Government crisis impacts 2013 state budget
The lower house of Parliament on Wednesday returned a bill on the 2013 state budget to the finance minister for re-drafting after the cabinet was unable to win support for a package of proposed tax hikes, forcing it to abandon the original budget draft proposal. The finance minister has promised to re-submit the bill within 30 days, amidst growing uncertainty as to whether the government will manage to survive a confidence vote in the lower house next week.
“I am not prepared to submit a budget with a bigger deficit in public spending, which means that the loss in revenues will have to be made up for on the expenditures’ side. This will affect the infrastructure, the education sector, the police and the military. It will mean cost cutting in areas which in my opinion have already been cut to the bone.”
The finance minister will not know for sure until next Wednesday what parameters he will be working with. The fate of the proposed package of tax-hikes which is due to go into its third and final reading next Wednesday remains highly uncertain with various proposals still up in the air. Given the fact that, in an effort to increase pressure on the rebels, Prime Minister Petr Nečas linked the bill to a confidence vote in his centre-right administration it may even bring down the government.
The opposition Social Democrats, who have slammed the ruling parties for dragging out the uncertainty regarding next year’s taxes, are all too ready to cooperate in helping to pass next year’s budget on condition that the ruling coalition bows out. The Social Democrats’ deputy chair Michal Hašek made his party’s condition clear on Wednesday night.“The Social Democrats are being very open about this. We are ready to reach a compromise on next year’s state budget on condition that the lower house agrees on early elections.”
Although the embattled prime minister is still negotiating, there is no denying that his party is in disarray and that the ruling coalition has lost its majority in the lower house; this at a time when next year’s budget has not been approved, the pension reform has been shelved and there is talk of reviewing the church restitution law because there would be no money to implement it.

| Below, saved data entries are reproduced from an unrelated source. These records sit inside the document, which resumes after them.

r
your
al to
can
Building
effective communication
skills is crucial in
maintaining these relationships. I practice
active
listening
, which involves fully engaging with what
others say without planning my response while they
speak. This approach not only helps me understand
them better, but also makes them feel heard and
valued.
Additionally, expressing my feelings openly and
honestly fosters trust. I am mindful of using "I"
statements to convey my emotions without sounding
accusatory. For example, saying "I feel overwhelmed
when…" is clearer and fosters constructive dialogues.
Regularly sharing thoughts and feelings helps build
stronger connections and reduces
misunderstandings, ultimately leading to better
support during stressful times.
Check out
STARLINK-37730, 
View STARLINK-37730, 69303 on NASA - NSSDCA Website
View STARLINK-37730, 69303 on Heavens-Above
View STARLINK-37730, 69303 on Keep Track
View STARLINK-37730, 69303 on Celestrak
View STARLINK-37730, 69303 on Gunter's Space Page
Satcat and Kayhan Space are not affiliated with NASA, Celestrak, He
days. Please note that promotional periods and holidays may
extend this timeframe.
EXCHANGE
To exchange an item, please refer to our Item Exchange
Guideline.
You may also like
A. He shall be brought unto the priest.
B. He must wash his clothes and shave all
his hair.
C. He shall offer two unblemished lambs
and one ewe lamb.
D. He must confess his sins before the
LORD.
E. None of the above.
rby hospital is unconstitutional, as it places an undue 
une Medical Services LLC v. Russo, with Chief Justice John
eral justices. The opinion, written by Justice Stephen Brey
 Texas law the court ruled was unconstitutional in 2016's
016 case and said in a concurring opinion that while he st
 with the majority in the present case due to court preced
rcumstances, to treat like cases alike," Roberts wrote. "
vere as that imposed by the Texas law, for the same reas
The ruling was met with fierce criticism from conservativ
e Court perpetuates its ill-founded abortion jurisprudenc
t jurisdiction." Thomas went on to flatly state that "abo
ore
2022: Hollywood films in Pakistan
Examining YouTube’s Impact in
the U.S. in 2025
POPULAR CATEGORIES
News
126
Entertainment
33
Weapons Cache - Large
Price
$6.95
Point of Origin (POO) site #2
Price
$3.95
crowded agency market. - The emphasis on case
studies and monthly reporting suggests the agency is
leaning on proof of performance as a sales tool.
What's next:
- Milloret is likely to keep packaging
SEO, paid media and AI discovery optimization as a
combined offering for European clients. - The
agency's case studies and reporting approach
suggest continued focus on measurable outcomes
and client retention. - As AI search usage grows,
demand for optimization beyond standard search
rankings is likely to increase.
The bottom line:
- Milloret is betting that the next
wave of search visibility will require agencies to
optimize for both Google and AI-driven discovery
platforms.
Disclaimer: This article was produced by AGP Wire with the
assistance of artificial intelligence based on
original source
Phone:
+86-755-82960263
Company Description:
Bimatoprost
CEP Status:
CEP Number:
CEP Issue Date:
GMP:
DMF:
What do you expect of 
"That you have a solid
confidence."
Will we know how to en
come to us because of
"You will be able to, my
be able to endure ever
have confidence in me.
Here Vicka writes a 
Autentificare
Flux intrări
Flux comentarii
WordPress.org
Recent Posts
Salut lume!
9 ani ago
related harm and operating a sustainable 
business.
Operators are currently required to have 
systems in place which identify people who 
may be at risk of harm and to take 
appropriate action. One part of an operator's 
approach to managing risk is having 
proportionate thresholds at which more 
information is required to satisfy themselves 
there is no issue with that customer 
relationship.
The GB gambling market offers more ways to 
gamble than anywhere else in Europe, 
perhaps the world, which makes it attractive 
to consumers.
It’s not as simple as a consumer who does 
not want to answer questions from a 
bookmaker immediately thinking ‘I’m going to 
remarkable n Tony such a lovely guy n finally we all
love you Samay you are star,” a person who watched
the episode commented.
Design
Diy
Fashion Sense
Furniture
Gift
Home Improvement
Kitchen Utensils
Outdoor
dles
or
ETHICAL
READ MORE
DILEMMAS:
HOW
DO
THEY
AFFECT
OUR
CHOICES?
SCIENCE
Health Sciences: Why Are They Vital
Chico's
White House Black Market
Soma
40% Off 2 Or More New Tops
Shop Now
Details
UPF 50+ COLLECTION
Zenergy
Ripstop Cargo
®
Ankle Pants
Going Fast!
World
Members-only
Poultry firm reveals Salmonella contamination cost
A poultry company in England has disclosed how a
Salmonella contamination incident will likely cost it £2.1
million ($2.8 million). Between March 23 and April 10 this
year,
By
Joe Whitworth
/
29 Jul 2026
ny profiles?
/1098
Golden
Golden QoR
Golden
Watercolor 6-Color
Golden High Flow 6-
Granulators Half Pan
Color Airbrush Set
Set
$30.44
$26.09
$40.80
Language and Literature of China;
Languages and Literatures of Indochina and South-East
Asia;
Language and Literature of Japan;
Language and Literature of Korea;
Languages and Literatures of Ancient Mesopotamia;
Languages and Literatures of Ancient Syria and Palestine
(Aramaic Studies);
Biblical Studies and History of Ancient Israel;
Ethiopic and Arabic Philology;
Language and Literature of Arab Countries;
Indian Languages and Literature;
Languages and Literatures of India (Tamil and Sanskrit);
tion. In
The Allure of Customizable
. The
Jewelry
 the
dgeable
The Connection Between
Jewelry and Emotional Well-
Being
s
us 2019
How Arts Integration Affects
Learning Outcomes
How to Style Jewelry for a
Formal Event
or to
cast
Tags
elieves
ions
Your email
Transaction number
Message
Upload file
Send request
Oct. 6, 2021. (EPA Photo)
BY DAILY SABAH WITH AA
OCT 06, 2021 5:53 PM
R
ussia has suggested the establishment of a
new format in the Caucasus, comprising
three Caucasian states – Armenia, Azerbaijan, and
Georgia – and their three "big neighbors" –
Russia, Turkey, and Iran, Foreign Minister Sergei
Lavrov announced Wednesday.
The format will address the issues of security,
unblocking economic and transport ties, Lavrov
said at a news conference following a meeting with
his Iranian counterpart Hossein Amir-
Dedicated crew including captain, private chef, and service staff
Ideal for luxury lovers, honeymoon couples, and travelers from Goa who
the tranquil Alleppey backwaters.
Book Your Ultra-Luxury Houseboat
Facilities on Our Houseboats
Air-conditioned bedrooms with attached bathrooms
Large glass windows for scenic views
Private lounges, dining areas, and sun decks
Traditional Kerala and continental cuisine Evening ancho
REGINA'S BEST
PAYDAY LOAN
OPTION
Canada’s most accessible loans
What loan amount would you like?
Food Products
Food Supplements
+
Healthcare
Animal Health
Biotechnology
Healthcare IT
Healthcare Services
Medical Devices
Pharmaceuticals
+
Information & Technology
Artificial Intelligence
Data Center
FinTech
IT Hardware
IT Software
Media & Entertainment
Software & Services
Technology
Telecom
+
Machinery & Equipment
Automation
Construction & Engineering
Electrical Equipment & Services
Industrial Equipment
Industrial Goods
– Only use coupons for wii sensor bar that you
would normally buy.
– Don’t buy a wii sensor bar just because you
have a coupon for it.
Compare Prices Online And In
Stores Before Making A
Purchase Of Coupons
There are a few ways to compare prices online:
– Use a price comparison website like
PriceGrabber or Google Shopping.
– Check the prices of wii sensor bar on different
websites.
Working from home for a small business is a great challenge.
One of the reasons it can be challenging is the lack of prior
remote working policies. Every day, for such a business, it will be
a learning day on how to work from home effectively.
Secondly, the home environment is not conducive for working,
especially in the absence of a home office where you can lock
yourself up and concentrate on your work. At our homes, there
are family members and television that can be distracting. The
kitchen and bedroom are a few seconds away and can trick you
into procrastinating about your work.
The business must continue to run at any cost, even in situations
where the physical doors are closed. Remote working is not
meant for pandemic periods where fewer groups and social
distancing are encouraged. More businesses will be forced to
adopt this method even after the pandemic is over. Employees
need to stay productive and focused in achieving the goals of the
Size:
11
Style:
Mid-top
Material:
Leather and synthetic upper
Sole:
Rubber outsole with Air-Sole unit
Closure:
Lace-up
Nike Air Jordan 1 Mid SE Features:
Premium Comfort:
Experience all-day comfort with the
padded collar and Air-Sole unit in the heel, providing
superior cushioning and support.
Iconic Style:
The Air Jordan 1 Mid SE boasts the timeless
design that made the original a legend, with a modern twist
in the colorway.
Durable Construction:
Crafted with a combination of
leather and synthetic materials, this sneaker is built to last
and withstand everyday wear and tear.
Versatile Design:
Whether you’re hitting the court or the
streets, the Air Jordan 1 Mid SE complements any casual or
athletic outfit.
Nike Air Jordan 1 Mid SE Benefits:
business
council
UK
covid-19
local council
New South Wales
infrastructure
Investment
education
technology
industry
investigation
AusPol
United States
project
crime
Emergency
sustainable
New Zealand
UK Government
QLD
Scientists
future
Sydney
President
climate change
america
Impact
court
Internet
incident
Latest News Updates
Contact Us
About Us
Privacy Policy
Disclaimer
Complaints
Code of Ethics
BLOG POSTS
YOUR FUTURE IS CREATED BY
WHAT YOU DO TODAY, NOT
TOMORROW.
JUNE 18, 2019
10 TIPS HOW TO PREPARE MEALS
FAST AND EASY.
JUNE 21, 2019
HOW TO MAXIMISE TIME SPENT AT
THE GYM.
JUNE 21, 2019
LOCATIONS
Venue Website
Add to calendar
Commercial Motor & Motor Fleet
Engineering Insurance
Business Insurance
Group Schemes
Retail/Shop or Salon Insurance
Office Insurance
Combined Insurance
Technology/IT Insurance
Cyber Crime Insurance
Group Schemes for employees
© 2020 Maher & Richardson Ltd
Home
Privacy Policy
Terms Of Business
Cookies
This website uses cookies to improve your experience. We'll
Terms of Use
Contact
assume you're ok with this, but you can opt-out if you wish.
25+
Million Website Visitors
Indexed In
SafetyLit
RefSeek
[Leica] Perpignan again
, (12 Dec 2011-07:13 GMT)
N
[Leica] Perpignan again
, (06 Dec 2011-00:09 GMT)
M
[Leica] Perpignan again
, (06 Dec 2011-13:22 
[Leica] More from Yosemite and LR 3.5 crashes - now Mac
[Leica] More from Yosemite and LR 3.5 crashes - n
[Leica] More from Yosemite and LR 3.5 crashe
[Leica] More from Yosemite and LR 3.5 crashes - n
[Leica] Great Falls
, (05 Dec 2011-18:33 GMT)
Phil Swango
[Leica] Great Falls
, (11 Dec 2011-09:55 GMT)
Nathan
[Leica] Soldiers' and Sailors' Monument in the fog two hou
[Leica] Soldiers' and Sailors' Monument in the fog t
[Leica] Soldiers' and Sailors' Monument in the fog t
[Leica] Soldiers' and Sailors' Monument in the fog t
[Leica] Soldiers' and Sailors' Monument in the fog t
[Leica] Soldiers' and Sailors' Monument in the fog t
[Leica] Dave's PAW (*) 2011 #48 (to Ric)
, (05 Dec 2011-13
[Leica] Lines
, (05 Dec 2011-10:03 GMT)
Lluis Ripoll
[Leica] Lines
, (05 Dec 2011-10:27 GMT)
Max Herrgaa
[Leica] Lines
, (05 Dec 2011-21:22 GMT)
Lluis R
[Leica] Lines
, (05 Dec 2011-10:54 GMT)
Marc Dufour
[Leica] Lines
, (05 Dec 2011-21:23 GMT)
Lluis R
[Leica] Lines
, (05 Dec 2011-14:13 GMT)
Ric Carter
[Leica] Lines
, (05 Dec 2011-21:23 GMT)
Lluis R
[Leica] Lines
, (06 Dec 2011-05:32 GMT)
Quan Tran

The first big test will come next Wednesday when the government may fall in a confidence vote. If it manages to survive, there will be the Civic Democrats election conference on November 2nd and 3rd, which may change the face of the party. The Civic Democrats’ coalition partners are now waiting to see the force that emerges and whether the ruling parties will still have a common policy programme and a majority in the lower house.